Ketika tampuk kekuasaan dari Demak Bintoro berpindah ke Pajang Hadiningrat, Gamelan Sekaten sebagai pusaka kerajaan juga ikut berpindah tangan. Peralihan zaman dari Demak ke Pajang ini juga menghentikan pelaksanaan tradisi sekaten, karena situasi perang dan kekacauan. Tidak ditemukan catatan mengenai sekaten di zaman Sultan Hadiwijaya, yang naik tahta di Pajang pada tahun 1550 Masehi. Namun dimungkinkan adanya gelar tradisi sekaten itu di Pajang, karena masa pemerintahan Pajang yang gemah ripah loh jinawi, selama kurang lebih 40-an tahun.

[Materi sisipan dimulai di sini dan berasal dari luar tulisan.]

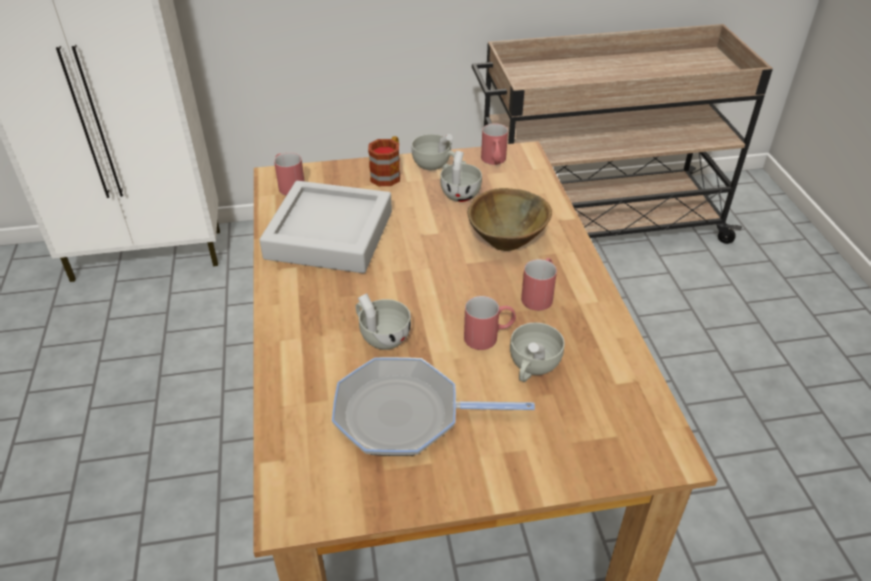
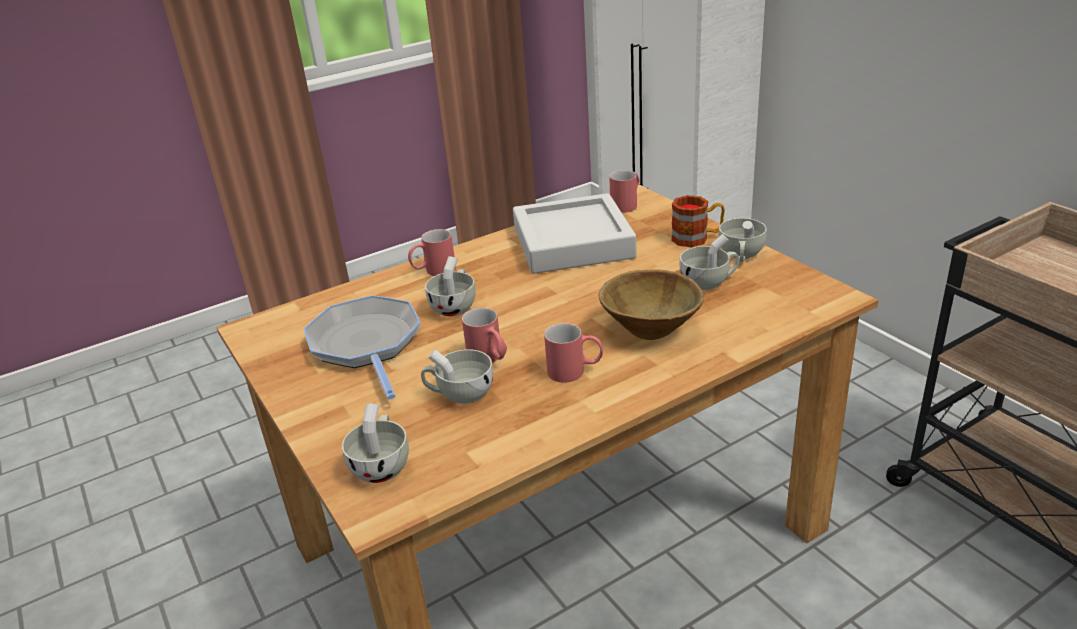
camera: 70 degrees right, 10 degrees down
red mug [481,123,508,165] -> red mug moved to [408,229,456,276]
none -> white cup [342,403,409,483]

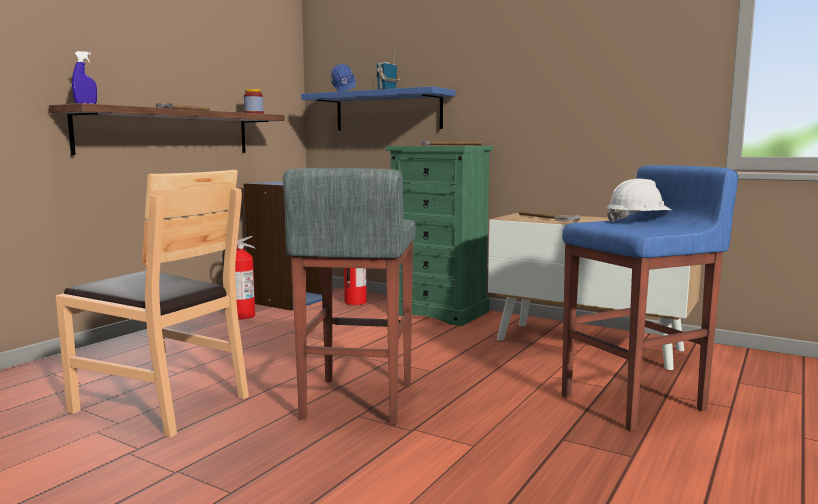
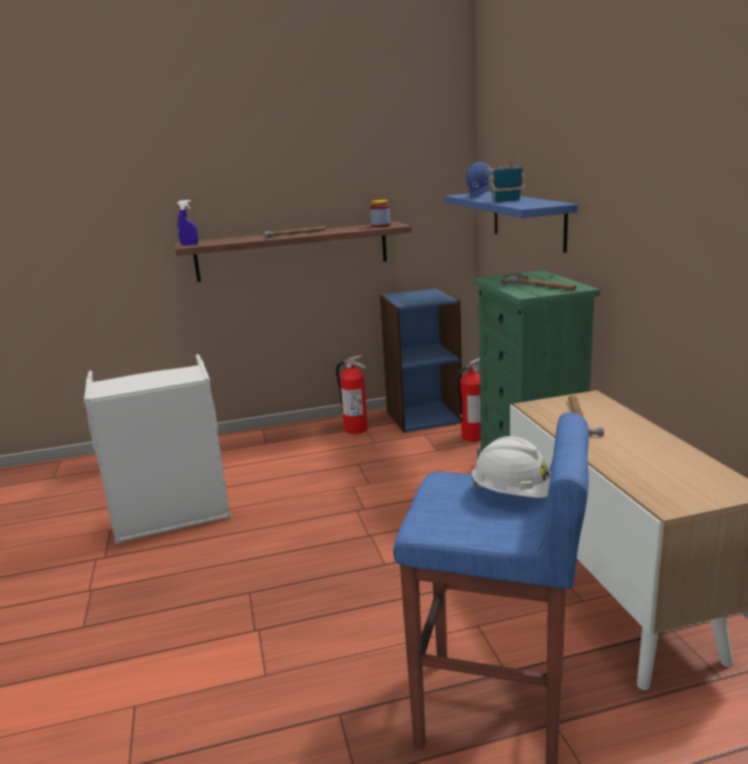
camera: 45 degrees right, 10 degrees up
brown chair [56,170,249,438] -> grey laundry basket [84,354,231,544]
grey stool [283,168,416,425] -> none

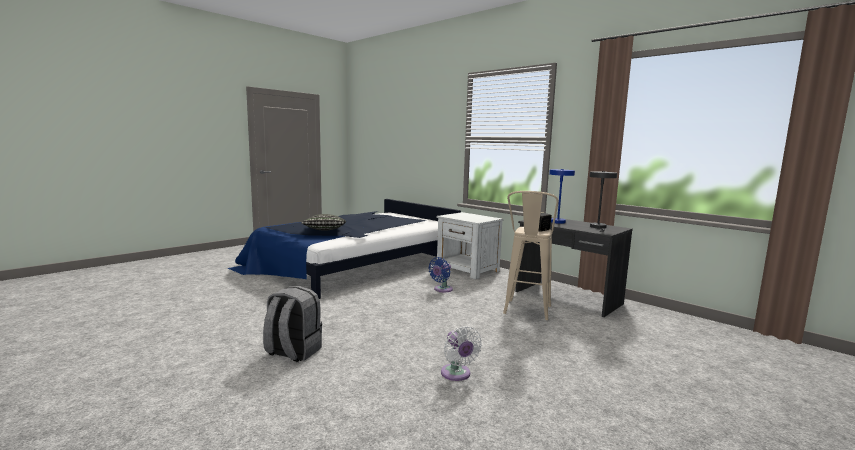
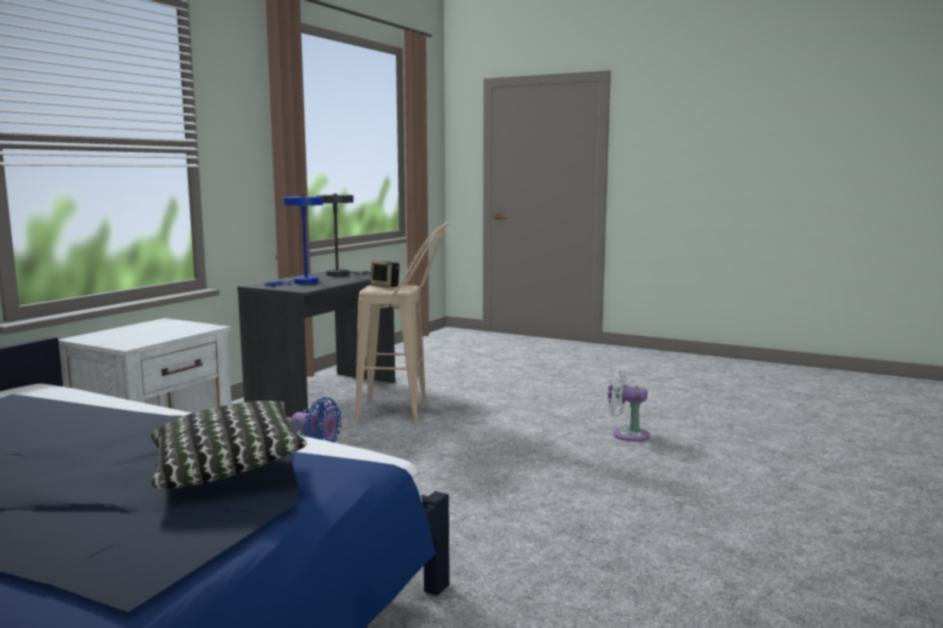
camera: 105 degrees left, 0 degrees up
grey backpack [263,286,322,362] -> none
white fan [441,326,482,381] -> white fan turned 120 degrees counterclockwise [606,369,650,442]

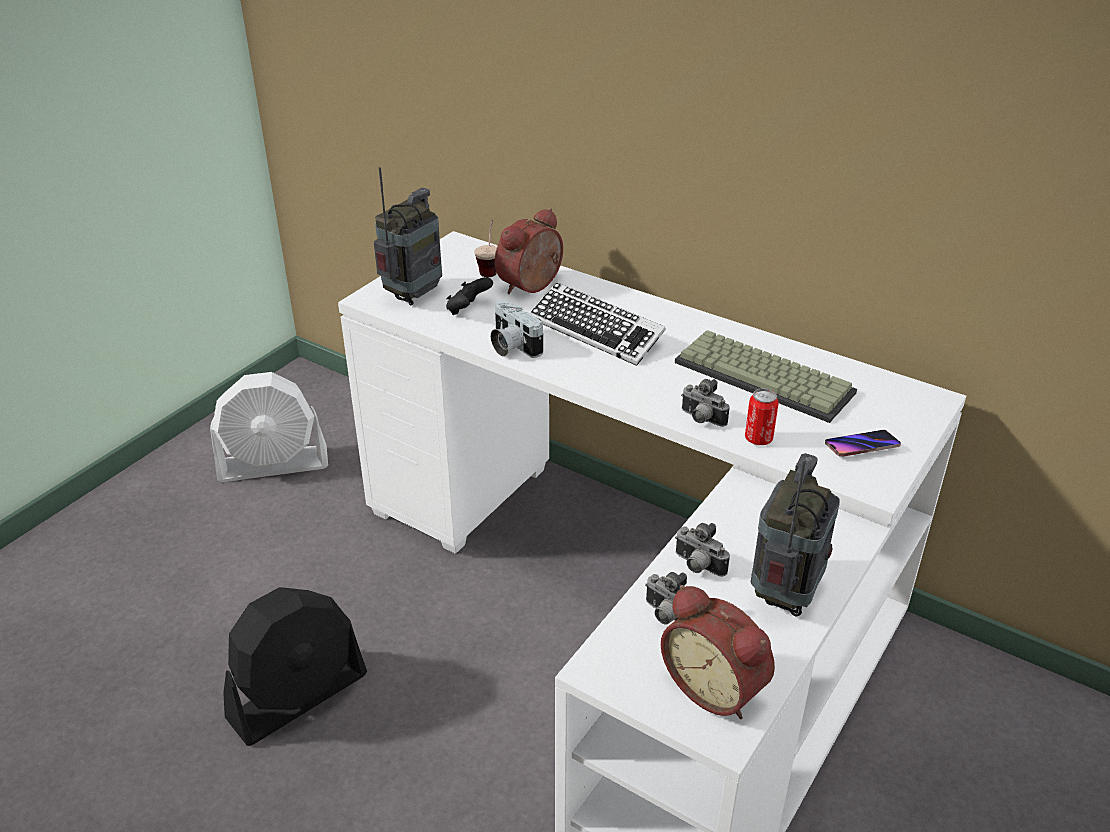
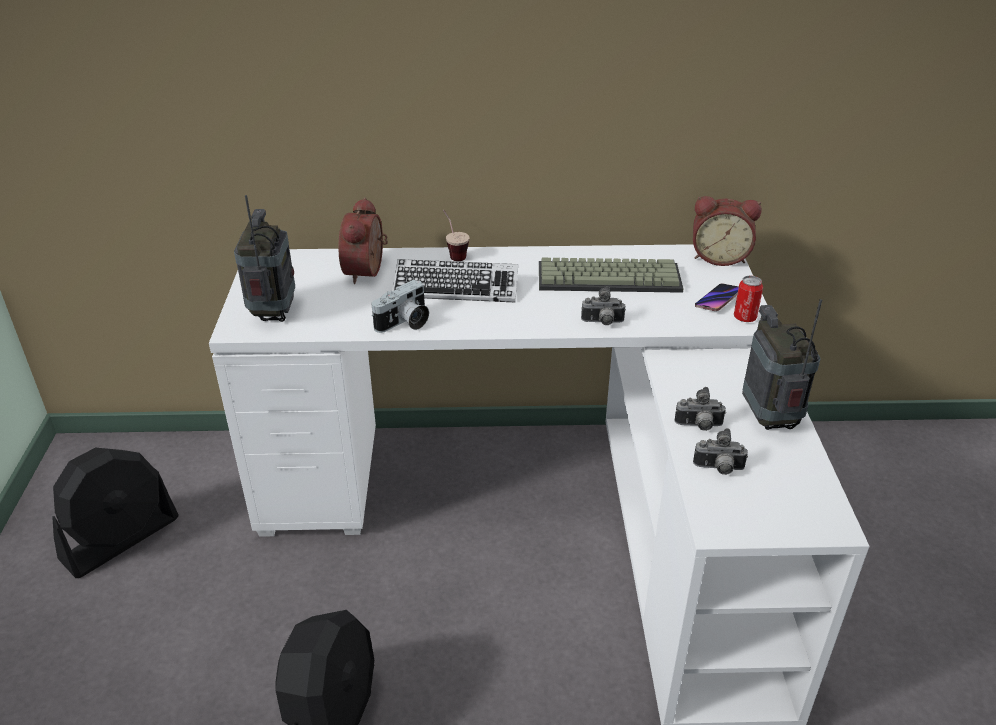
camera: 35 degrees left, 0 degrees up
white fan [210,372,328,482] -> black fan [52,448,179,578]
black game controller [446,277,493,315] -> none
cup [474,219,497,277] -> cup moved to [443,210,470,261]
camera [491,301,543,358] -> camera turned 60 degrees counterclockwise [372,280,429,333]
alarm clock [661,585,775,719] -> alarm clock moved to [693,196,762,266]
can [745,388,779,445] -> can moved to [734,276,763,322]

Di penghujung masa kejayaan Pajang, tlatah Mataram Hadiningrat didirikan oleh Ki Ageng Pemanahan pada 1586 Masehi. Terletak di pinggiran Kali Opak yang disebut alas (hutan) Mentaok. Tlatah ini adalah pemberian Sultan Hadiwijaya atas keberhasilan Pemanahan membunuh Arya Penangsang. Pada tahun-tahun selanjutnya, pamor Pajang mulai surut. Sebaliknya, Mataram Hadiningrat perlahan pamornya mencorong ke seantero Nusantara.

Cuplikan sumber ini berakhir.